Whitmire’s class has been saddled with challenges. They entered ninth grade when pandemic protocols were forcing students to wear masks to school and separate from each other using acrylic shields. They were repeatedly sent home to quarantine after classmates tested positive for COVID-19.

“I believe that there’s something special in the class of ’24. The pandemic was something that impacted us all in different ways, but I think it also made us stronger. The pandemic restrictions may have delayed our class from bonding, but I believe that we have made up for lost time and become closer as a class. After the pandemic, I feel that we are prepared for any challenge thrown our way.”

Whitmire is headed to the University of Texas, where he’ll participate in the prestigious Plan II Honors Program. He hopes to study law and eventually sit on the Supreme Court. He’s already recorded his valedictory address, and his theme is overcoming obstacles.

“Although I don’t explicitly mention it in the speech, I took inspiration from John F. Kennedy’s address at Rice University,” he says. “He discussed doing things like going to the moon and playing Texas in football. He said we do these things because they are hard and not easy.”

Whitmire’s late mother graduated from LHHS, as did his father, Keith, who stays active in Lake Highlands sports and alum circles. When he graduates, he’s determined to return to the neighborhood and raise his own family.

“No matter what, I will always say Lake Highlands is my home. As a second-generation Wildcat, my favorite thing about Lake Highlands is our traditions. Nowhere else will you find traditions so unique and strong as the ones in Lake Highlands.”

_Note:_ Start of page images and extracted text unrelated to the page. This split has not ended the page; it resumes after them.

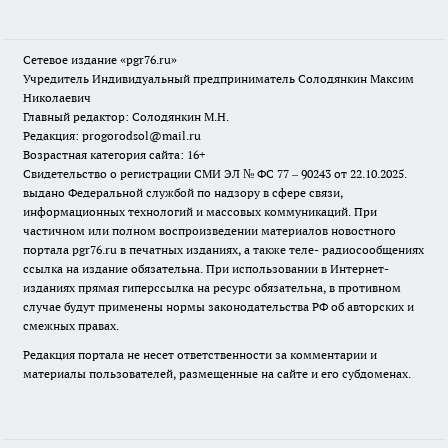
Сетевое издание «pgr76.ru»
Учредитель Индивидуальный предприниматель Солодянкин Максим
Николаевич
Главный редактор: Солодянкин М.Н.
Редакция: progorodsol@mail.ru
Возрастная категория сайта: 16+
Свидетельство о регистрации СМИ ЭЛ № ФС 77 – 90243 от 22.10.2025.
выдано Федеральной службой по надзору в сфере связи,
информационных технологий и массовых коммуникаций. При
частичном или полном воспроизведении материалов новостного
портала pgr76.ru в печатных изданиях, а также теле- радиосообщениях
ссылка на издание обязательна. При использовании в Интернет-
изданиях прямая гиперссылка на ресурс обязательна, в противном
случае будут применены нормы законодательства РФ об авторских и
смежных правах.
Редакция портала не несет ответственности за комментарии и
материалы пользователей, размещенные на сайте и его субдоменах.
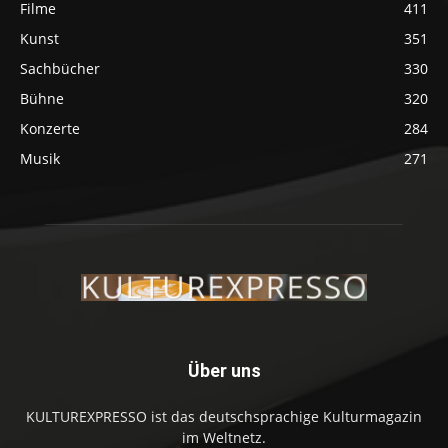
Filme
411
Kunst
351
Sachbücher
330
Bühne
320
Konzerte
284
Musik
271
Über uns
KULTUREXPRESSO ist das deutschsprachige Kulturmagazin
im Weltnetz.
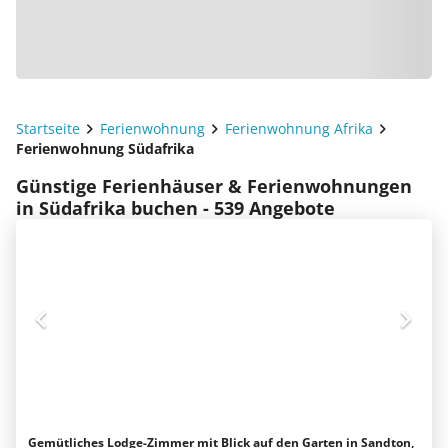
Startseite
Ferienwohnung
Ferienwohnung Afrika
Ferienwohnung Südafrika
Günstige Ferienhäuser & Ferienwohnungen
in Südafrika buchen - 539 Angebote
Gemütliches Lodge-Zimmer mit Blick auf den Garten in Sandton,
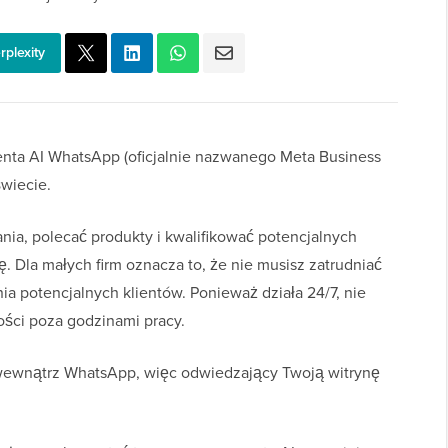
rplexity
nta AI WhatsApp (oficjalnie nazwanego Meta Business
świecie.
ia, polecać produkty i kwalifikować potencjalnych
ę. Dla małych firm oznacza to, że nie musisz zatrudniać
a potencjalnych klientów. Ponieważ działa 24/7, nie
ści poza godzinami pracy.
o wewnątrz WhatsApp, więc odwiedzający Twoją witrynę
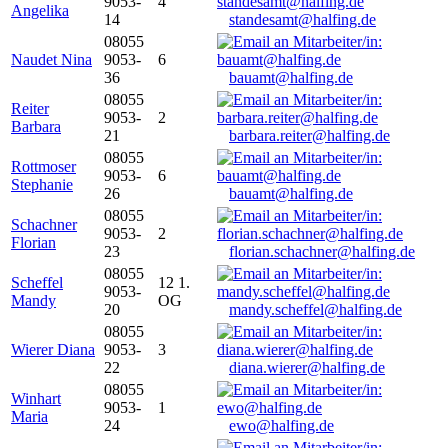
9053-
4
Angelika
14
standesamt@halfing.de
08055
Naudet Nina
9053-
6
36
bauamt@halfing.de
08055
Reiter
9053-
2
Barbara
21
barbara.reiter@halfing.de
08055
Rottmoser
9053-
6
Stephanie
26
bauamt@halfing.de
08055
Schachner
9053-
2
Florian
23
florian.schachner@halfing.de
08055
Scheffel
12 1.
9053-
Mandy
OG
20
mandy.scheffel@halfing.de
08055
Wierer Diana
9053-
3
22
diana.wierer@halfing.de
08055
Winhart
9053-
1
Maria
24
ewo@halfing.de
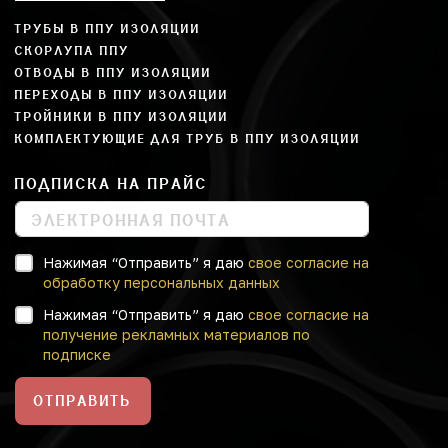
ТРУБЫ В ППУ ИЗОЛЯЦИИ
СКОРЛУПА ППУ
ОТВОДЫ В ППУ ИЗОЛЯЦИИ
ПЕРЕХОДЫ В ППУ ИЗОЛЯЦИИ
ТРОЙНИКИ В ППУ ИЗОЛЯЦИИ
КОМПЛЕКТУЮЩИЕ ДЛЯ ТРУБ В ППУ ИЗОЛЯЦИИ
ПОДПИСКА НА ПРАЙС
Нажимая “Отправить” я даю
свое согласие на
обработку персональных данных
Нажимая “Отправить” я даю
свое согласие на
получение рекламных материалов по
подписке
ОТПРАВИТЬ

LHHS graduation will be held at 8 p.m. Saturday, May 25. A limited number of tickets has been distributed to graduating students, and the ceremony will be livestreamed at A recording of the event will be available on the RISD YouTube channel.

At the 2014 Cotton Bowl Raffle emceed by Brad Sham, Connor Whitmire won a football.

Connor reunited with Brad Sham at the 2024 Scovell’s Scholars banquet when he received a scholarship.